Living in a country like ours and not participating in its political life is not unlike living in a dangerous jungle but thinking it’s your living room. Not only are you useless to the processes that create the world you live in, but you are made almost comically vulnerable to its dangers by your own ignorance, a condition you could start to change with even a modicum of effort.
*Nullius in verba: take nobody’s word for it
(Image derived from “The Water is Rising” poster by Madeleine Witt for the AIGA Get out the Vote campaign)
Margaret Randall says
This is a thought-provoking column. I completely agree that casting one’s vote for the type of government official–indeed the type of government–one believes will be most effective in making life better for us all is as important today as it has ever been, if not more so. But I believe that you miss the main reason why many young people feel voting is irrelevant. When they have experienced how campaigning is more and more determined by how much money a candidate has to spend, how candidates routinely lie in order to win an election, and how twice in recent years the outcome of national elections has depended on a biased judiciary or cyber influence by a foreign power, many of them ask “what’s the use?” If we were able to pass effective laws against gerrymandering, voter intimidation, and other practices that corrode our democracy, if we were truly able to protect our democratic process, I believe we would see a more committed electorate in all age groups.
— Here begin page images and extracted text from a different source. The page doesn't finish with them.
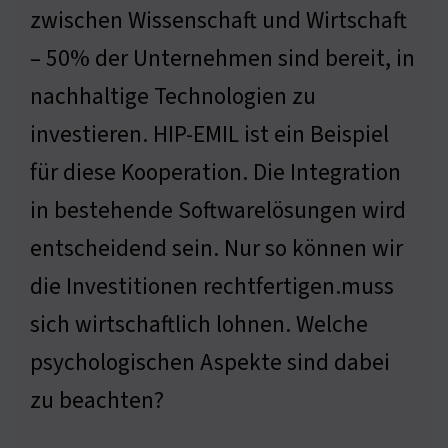
zwischen Wissenschaft und Wirtschaft
– 50% der Unternehmen sind bereit, in
nachhaltige Technologien zu
investieren. HIP-EMIL ist ein Beispiel
für diese Kooperation. Die Integration
in bestehende Softwarelösungen wird
entscheidend sein. Nur so können wir
die Investitionen rechtfertigen.muss
sich wirtschaftlich lohnen. Welche
psychologischen Aspekte sind dabei
zu beachten?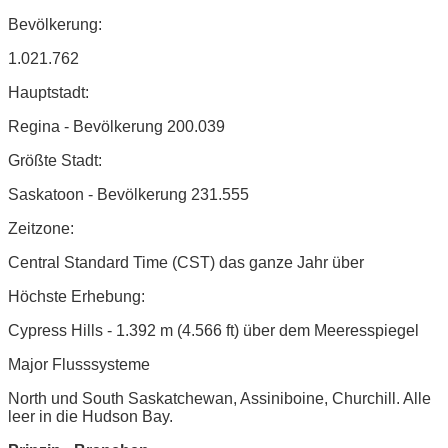
Bevölkerung:
1.021.762
Hauptstadt:
Regina - Bevölkerung 200.039
Größte Stadt:
Saskatoon - Bevölkerung 231.555
Zeitzone:
Central Standard Time (CST) das ganze Jahr über
Höchste Erhebung:
Cypress Hills - 1.392 m (4.566 ft) über dem Meeresspiegel
Major Flusssysteme
North und South Saskatchewan, Assiniboine, Churchill. Alle
leer in die Hudson Bay.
Still, I am encouraged by the strong opposition to our current political situation, especially on the part of women and young people who know our future depends on our involvement. We are speaking truth to lies, organizing around the issues that count, supporting candidates who are determined to change the discourse and bring reality back into the forefront of our lives. If we can successfully push back the current neo-fascist trend, if we can vote in people who are willing to put the good of the country before their own power-hungry authoritarianism, I think we will have gone a long way toward convincing young people–and everyone else–that voting is important.
Felicia Jean Steele says
Thank you so much for this.
Chris Hungerland says
No matter how much money is ‘thrown’ in to the mix, no matter how polluted the internet becomes(and no matter who the ‘polluters’ are) the system – our system – requires us to think critically. And vote. To observe that people with whom you disagree currently hold ‘power’ simply validates that system. And they got to that position because people voted. If you don’t like the current direction of things . . . vote. No one said it would be easy.